WIFI EMPOWERMENT: Towards Flexible, Adaptable and Reliable QoS in IoT Networks
IoT networks are expanding at an unprecedented rate, with new use cases and applications being developed every day. The IoT sensors and devices in these networks rely heavily on their wireless connectivity to deliver data reliably, particularly in smart healthcare and industrial IoT networks. These connectivity requirements vary significantly in terms of throughput, latency, and packet loss, depending on the use case. These connectivity requirements, also known as Quality of Service (QoS) requirements, are very diverse and require intelligent solutions for the success of underlying use cases.
WiFi, being the most widely used technology for IoT connectivity, lacks the necessary QoS diversity to support diverse IoT applications. To address this limitation, Kamran introduced an improved QoS architecture to bring QoS diversity into WiFi.

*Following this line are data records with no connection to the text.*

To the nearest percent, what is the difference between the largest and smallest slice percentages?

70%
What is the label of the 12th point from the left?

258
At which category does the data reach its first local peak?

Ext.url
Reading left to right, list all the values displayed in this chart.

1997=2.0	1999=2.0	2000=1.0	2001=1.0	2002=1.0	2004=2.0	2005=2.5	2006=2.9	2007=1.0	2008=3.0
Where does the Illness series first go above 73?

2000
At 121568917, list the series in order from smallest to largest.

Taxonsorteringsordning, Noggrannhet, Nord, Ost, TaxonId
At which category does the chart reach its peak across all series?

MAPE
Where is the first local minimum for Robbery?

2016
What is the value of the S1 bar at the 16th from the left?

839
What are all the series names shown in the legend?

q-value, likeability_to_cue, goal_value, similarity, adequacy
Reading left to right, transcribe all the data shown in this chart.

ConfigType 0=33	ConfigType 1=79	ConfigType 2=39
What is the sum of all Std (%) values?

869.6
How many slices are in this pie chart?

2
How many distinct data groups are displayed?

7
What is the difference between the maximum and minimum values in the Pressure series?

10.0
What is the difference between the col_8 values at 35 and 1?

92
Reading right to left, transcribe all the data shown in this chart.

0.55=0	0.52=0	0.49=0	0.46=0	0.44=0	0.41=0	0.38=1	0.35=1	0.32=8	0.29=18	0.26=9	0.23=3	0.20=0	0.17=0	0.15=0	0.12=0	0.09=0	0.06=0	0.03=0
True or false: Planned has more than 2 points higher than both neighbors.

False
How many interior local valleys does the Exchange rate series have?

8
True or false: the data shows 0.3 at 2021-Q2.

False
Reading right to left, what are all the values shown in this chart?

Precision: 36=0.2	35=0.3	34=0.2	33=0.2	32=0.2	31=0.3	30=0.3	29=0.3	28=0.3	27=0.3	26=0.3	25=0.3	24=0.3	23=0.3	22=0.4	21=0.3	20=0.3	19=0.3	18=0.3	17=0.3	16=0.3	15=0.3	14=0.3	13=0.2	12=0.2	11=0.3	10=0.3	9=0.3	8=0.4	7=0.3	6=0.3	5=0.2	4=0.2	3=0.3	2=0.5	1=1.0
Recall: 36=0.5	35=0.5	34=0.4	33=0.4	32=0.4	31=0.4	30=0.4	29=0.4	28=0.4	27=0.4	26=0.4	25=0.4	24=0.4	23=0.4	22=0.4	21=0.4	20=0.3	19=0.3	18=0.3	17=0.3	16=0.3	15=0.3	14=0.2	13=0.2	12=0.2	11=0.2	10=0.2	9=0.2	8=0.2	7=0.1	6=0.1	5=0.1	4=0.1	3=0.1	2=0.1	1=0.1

These improvements helped satisfy QoS requirements of latency-sensitive and data-hungry use cases and applications in healthcare and industrial IoT use cases.
Kamran also proposed a more flexible and dynamic QoS solution in WiFi by leveraging Software Defined Networking (SDN) and Network Slicing technology in WiFi. This solution helped achieve a more flexible QoS delivery system, thereby improving resource efficiency and robustness in WiFi. Since wireless network conditions and QoS requirements change over time, Kamran employed deep reinforcement learning (DRL) to develop a fully autonomous and adaptive WQoS management system in WiFi that delivers QoS in a continuously evolving wireless environment.
To further enhance the reliability and robustness of the system, Kamran proposed a Cross-Layer Design (CLD) approach alongside a DRL-based optimization method to create a fully flexible, adaptable, and reliable QoS architecture for WiFi-based IoT networks. This architecture can serve as a baseline to further develop a more scalable QoS management system using distributed and edge learning techniques in the future.